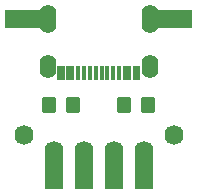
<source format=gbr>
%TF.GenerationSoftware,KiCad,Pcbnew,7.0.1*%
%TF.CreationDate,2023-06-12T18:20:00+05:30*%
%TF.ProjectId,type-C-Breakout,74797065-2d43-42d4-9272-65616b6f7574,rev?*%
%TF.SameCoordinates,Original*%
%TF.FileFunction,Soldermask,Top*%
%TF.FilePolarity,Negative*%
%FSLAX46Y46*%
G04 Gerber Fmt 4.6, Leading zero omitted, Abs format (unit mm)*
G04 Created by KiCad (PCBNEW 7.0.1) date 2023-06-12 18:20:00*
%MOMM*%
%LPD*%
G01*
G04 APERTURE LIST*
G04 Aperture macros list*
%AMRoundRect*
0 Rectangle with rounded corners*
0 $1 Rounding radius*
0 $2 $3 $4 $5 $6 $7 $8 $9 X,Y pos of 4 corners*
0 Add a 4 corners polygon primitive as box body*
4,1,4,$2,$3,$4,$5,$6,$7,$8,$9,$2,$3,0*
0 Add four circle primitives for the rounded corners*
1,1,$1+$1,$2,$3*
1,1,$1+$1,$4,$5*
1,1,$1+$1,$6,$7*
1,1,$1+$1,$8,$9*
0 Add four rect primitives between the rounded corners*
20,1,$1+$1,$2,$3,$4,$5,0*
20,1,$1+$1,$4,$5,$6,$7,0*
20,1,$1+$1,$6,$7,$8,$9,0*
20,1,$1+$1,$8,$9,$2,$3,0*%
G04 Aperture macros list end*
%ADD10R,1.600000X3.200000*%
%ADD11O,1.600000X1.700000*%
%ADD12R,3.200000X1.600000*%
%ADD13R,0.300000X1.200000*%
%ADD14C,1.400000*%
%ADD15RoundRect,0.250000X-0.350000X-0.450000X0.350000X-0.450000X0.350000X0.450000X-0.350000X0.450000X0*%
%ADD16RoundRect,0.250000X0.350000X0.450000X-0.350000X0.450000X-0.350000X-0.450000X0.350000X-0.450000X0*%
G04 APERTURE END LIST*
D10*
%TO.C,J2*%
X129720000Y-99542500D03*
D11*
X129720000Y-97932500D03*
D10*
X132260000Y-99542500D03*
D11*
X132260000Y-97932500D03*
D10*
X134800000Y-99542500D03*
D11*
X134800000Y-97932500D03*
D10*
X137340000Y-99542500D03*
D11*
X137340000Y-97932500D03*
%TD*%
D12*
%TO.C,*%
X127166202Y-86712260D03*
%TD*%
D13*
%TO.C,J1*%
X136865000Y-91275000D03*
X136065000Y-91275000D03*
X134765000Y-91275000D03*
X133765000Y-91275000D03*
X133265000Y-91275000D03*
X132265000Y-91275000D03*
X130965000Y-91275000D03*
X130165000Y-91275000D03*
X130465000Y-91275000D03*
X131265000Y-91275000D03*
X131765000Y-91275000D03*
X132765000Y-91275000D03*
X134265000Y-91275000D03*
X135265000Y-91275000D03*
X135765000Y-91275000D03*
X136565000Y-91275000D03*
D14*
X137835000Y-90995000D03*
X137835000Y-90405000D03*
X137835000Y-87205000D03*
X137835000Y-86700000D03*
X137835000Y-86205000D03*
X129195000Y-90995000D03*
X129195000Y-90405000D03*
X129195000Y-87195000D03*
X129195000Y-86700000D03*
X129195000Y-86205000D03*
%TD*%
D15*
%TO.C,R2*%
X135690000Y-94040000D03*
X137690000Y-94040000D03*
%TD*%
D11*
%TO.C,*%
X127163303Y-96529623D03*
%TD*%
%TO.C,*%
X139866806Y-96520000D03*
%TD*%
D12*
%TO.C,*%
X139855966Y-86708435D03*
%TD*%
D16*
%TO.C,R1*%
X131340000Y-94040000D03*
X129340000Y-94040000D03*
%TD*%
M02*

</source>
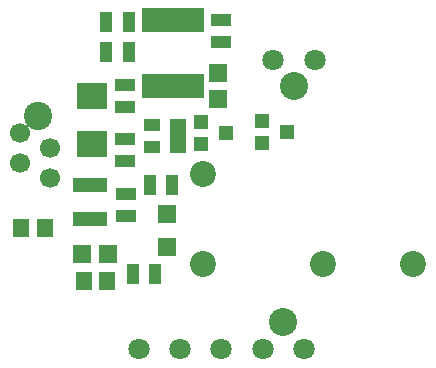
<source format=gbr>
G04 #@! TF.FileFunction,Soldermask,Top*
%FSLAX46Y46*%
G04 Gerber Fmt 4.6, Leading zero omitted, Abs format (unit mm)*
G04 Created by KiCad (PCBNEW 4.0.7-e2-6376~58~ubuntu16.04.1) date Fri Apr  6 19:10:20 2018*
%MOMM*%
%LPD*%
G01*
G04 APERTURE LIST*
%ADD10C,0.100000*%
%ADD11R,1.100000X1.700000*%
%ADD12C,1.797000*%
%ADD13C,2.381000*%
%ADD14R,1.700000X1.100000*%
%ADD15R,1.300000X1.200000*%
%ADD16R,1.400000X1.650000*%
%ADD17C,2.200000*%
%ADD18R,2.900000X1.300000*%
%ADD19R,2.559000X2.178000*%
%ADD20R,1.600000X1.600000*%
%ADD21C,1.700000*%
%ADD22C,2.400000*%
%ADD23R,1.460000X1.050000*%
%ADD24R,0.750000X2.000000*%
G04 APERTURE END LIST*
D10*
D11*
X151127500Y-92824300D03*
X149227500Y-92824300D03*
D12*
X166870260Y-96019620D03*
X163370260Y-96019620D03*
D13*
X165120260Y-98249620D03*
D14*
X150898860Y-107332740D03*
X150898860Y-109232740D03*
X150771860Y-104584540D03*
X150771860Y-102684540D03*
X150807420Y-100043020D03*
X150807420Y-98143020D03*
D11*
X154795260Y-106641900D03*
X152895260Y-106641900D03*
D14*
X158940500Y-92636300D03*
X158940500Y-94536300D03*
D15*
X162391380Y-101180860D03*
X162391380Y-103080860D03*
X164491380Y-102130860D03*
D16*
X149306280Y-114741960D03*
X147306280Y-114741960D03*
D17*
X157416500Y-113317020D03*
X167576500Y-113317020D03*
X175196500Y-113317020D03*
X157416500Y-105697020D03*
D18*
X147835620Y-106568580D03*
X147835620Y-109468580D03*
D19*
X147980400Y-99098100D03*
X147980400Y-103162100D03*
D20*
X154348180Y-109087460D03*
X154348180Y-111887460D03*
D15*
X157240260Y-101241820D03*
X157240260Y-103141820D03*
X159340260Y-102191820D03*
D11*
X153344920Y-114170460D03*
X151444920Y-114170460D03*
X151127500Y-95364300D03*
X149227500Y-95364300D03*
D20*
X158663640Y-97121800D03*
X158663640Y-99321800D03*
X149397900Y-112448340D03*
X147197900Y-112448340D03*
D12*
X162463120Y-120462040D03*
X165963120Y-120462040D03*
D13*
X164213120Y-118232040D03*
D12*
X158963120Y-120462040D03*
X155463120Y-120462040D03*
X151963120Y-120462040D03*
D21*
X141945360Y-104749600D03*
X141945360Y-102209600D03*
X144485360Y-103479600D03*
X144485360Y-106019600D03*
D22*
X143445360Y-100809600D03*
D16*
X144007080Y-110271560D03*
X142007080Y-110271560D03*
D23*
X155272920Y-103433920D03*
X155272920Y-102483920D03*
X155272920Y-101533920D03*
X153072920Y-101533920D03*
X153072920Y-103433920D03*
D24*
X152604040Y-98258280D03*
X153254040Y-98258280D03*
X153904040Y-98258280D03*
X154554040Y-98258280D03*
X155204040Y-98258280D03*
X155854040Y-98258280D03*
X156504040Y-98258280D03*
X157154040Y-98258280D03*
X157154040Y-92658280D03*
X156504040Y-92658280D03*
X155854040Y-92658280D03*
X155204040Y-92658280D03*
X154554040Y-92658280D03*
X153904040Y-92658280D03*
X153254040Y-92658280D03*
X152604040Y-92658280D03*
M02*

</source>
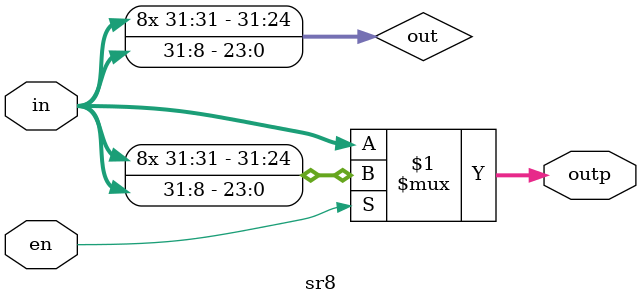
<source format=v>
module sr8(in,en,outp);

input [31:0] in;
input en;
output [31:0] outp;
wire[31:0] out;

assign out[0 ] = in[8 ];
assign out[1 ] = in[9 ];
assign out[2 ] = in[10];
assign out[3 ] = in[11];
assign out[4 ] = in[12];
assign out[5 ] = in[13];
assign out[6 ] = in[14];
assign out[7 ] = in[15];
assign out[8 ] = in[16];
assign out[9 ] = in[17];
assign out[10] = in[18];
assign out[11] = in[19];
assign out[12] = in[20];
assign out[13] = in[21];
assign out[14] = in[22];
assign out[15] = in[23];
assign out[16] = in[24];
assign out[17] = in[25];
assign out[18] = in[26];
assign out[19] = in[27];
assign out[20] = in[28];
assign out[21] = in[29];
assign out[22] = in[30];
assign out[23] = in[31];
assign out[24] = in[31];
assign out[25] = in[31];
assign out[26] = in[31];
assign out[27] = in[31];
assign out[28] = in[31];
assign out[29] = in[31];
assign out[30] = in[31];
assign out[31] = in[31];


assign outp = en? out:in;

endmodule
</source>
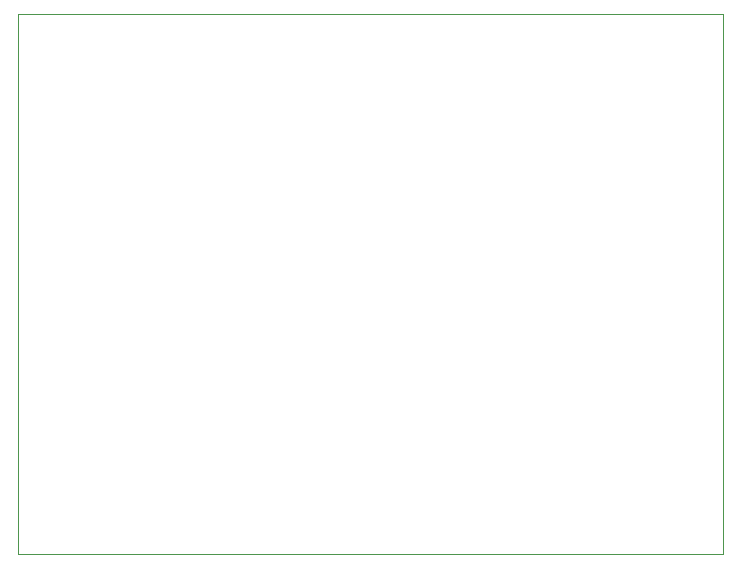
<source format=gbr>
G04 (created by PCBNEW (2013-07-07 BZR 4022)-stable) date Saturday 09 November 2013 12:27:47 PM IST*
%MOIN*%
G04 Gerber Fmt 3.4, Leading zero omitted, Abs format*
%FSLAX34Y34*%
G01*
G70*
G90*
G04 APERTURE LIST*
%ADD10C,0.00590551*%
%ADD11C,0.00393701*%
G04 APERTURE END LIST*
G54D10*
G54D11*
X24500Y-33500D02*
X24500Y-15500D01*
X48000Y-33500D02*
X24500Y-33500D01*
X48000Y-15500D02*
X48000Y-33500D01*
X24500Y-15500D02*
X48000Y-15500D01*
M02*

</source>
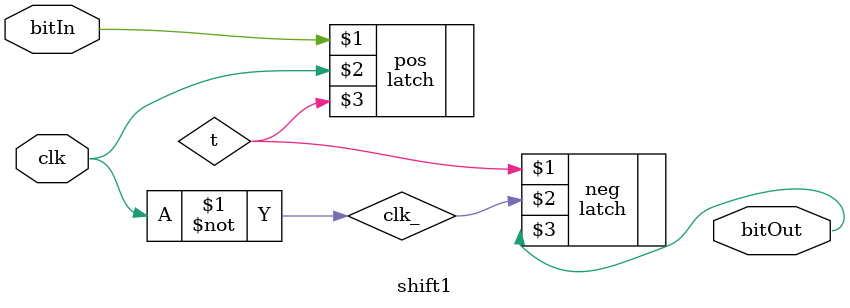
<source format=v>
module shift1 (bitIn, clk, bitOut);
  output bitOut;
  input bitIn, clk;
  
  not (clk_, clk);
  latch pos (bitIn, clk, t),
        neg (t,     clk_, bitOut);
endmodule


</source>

==================================================

◆ **Your goal**: Above are the records. Print exactly, and only, the lines from the line with "X136065000Y-91275000D03*" to the line with "X131765000Y-91275000D03*", both inclusive.

◆ **Reply**:
X136065000Y-91275000D03*
X134765000Y-91275000D03*
X133765000Y-91275000D03*
X133265000Y-91275000D03*
X132265000Y-91275000D03*
X130965000Y-91275000D03*
X130165000Y-91275000D03*
X130465000Y-91275000D03*
X131265000Y-91275000D03*
X131765000Y-91275000D03*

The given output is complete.